◆ **EXERCISE DESCRIPTION**: Below are records; copy every line among them that contains the word "Boltzmann".

### THE DATA

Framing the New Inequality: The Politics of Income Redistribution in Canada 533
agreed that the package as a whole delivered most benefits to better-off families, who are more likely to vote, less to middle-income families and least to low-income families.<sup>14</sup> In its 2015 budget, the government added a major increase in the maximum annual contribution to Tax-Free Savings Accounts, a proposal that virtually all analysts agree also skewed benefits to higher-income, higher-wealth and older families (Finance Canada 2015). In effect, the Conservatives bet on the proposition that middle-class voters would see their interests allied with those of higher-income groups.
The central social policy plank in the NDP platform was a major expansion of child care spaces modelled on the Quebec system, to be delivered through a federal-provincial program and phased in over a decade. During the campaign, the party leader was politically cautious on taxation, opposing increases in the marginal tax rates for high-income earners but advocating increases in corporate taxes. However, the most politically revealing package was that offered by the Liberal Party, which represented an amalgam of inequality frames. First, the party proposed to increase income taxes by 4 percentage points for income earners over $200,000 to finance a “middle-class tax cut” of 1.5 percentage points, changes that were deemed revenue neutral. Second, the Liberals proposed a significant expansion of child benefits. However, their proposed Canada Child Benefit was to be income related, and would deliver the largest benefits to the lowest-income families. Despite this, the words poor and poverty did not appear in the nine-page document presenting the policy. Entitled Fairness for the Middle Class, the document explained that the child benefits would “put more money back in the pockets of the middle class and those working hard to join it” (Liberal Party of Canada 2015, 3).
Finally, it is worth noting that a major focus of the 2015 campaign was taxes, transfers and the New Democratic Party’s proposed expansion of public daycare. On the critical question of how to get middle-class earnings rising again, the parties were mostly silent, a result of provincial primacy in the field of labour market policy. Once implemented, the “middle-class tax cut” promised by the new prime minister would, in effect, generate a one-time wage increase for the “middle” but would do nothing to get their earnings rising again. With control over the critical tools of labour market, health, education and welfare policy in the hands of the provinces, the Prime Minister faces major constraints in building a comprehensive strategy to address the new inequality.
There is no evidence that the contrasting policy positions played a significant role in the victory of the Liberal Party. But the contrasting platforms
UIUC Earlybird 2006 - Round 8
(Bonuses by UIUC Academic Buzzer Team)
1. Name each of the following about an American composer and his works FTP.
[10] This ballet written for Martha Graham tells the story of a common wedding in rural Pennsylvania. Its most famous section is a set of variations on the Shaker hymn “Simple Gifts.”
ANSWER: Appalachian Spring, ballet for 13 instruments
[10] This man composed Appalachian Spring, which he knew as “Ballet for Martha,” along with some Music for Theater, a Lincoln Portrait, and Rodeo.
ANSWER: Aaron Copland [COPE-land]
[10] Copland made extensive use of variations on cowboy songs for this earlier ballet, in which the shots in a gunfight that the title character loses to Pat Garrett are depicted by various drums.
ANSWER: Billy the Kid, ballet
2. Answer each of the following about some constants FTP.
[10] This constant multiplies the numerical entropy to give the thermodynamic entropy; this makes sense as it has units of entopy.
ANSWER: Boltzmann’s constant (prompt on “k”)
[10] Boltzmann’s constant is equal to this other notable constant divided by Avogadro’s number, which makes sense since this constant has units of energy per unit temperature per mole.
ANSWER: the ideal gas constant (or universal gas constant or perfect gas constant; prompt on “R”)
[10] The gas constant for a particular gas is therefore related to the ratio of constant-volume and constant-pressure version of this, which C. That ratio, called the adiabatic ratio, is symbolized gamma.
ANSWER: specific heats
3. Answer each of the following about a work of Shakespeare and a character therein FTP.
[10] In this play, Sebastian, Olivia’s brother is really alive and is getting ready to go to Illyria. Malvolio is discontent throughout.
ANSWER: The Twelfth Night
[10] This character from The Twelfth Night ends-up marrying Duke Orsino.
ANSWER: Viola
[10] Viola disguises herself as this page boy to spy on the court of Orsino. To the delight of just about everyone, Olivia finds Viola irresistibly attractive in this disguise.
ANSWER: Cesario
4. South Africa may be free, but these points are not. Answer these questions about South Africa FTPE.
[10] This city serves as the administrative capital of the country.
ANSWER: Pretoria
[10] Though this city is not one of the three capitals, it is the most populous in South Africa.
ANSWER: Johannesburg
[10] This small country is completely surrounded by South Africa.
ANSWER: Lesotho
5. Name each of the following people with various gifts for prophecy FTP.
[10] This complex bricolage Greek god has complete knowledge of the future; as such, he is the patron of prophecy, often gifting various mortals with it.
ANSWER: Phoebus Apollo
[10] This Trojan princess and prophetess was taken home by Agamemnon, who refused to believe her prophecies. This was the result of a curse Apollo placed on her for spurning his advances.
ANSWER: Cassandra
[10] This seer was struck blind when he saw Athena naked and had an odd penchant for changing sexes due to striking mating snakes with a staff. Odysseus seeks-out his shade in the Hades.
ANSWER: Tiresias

######

◆ **THE COMPLETED TASK**:
ANSWER: Boltzmann’s constant (prompt on “k”)
[10] Boltzmann’s constant is equal to this other notable constant divided by Avogadro’s number, which makes sense since this constant has units of energy per unit temperature per mole.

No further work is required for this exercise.